Maisons de la famille : l’instabilité financière se fait toujours sentir
Publié le 19 novembre 2025 à 16:27, modifié le 20 novembre 2025 à 08:38
Par: Marion Lavergne
Les maisons de la famille des MRC de Bonaventure et d’Avignon soulignent la Grande semaine des tout-petits. Comme beaucoup d’organismes communautaires, elles dépendent des subventions pour assurer leurs services.
À l’occasion de la Grande semaine des tout-petits, la Maison de la famille Avignon organise une disco pour les petits et grands à Matapédia. Tout comme la Maison de la famille de Bonaventure, celle d’Avignon rappelle l’importance de donner un coup de pouce aux parents.
« Dans le fond, nous, la Maison de la famille, on vient beaucoup en soutien aux parents. Donc, ce qu’on souhaite, c’est vraiment alléger leur stress, trouver des solutions avec eux quand ils rencontrent des défis », explique Josée Barlow, coordonnatrice à la Maison de la famille de Bonaventure.

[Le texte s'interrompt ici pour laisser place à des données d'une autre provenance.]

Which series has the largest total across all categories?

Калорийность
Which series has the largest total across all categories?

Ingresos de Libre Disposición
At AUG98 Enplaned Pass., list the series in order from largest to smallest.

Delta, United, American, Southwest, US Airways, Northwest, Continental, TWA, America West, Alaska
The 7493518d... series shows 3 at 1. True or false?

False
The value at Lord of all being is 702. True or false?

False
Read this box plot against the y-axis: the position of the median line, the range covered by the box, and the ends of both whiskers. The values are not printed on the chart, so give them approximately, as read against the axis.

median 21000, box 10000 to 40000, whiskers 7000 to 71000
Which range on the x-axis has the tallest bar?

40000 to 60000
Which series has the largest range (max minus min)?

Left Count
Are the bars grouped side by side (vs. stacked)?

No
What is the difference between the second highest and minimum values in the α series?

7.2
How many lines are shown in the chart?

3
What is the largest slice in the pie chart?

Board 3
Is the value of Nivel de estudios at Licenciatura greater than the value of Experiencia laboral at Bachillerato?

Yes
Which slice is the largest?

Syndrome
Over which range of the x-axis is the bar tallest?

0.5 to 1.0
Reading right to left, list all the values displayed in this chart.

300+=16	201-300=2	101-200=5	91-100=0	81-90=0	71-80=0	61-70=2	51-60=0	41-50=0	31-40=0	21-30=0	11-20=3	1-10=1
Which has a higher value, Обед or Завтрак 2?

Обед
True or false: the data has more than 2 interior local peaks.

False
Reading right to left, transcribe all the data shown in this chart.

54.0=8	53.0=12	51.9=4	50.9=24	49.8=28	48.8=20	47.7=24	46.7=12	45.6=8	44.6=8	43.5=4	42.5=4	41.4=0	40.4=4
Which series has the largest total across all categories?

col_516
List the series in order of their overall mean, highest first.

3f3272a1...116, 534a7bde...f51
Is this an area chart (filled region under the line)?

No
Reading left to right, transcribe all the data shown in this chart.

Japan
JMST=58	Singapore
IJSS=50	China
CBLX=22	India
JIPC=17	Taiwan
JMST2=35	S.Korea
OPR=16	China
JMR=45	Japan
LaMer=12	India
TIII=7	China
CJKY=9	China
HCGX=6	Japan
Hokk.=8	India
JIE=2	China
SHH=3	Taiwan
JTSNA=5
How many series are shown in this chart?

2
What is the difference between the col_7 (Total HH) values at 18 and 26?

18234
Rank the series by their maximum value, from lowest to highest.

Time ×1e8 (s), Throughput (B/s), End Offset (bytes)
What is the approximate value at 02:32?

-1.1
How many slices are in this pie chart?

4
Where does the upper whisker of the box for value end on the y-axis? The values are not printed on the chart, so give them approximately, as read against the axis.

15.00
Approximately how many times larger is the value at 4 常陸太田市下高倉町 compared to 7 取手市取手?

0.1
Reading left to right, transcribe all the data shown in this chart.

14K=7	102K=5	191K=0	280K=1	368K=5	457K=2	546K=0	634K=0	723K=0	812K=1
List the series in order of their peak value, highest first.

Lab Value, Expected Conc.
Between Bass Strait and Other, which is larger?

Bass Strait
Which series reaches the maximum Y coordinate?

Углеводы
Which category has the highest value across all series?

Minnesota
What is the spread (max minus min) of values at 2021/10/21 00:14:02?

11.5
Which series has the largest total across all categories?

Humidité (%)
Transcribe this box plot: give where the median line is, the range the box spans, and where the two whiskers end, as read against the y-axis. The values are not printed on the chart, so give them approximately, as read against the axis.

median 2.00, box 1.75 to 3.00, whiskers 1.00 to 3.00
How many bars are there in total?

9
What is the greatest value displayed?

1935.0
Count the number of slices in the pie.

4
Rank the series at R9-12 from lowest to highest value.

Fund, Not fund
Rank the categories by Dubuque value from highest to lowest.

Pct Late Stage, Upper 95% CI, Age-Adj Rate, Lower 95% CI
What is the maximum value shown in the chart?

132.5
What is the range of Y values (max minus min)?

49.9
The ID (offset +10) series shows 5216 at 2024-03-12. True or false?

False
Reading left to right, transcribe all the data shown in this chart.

« Ça prend une communauté, ça prend des professionnels, ça prend un entourage », renchérit Marie-Christine Leblanc, coordonnatrice au développement à la Maison de la famille Avignon.
Ces organismes offrent des activités d’accompagnement et d’échange aux parents, ainsi que des services de répit et de soutien. Ils dépendent quasi exclusivement des subventions gouvernementales. Ces sources de revenus ne sont pas toujours stables, et causent une précarité dans plusieurs postes.
« Le conseil du Trésor a décidé de remanier, si on veut, les enveloppes budgétaires, ce qui fait que ce qui était considéré comme pérenne, dans quelque chose qui reviendrait d’années en années, de manière récurrente, on peut plus vraiment s’y fier. D’années en années, on sait pas vraiment ce qui nous attend pour l’année suivante. Donc, c’est difficile d’aller consolider des postes, d’aller consolider des services », déplore Mme Leblanc.
Par exemple, la Maison de la famille de Bonaventure offre maintenant les services d’un éducateur spécialisé. Par contre, le financement nécessaire pour maintenir le poste n’est pas assuré.
« L’éducateur spécialisé aussi pour l’instant, c’est des sous qui sont annoncés pour une période de trois à cinq ans. Donc, on voudrait que ça devienne quelque chose de récurrent », souhaite Mme Barlow.
Par contre, Mme Barlow nous confie que la Maison de la famille de Bonaventure est parvenue à mettre la main sur au moins une subvention stable qui assure la pérennité de son service de répit.
« Cependant, là, on a du financement, vraiment, un soutien récurrent pour notre halte-garderie communautaire. Ça, ça fait vraiment une différence dans la stabilité de l’équipe de l’organisme, pour les tout-petits aussi », termine Mme Barlow.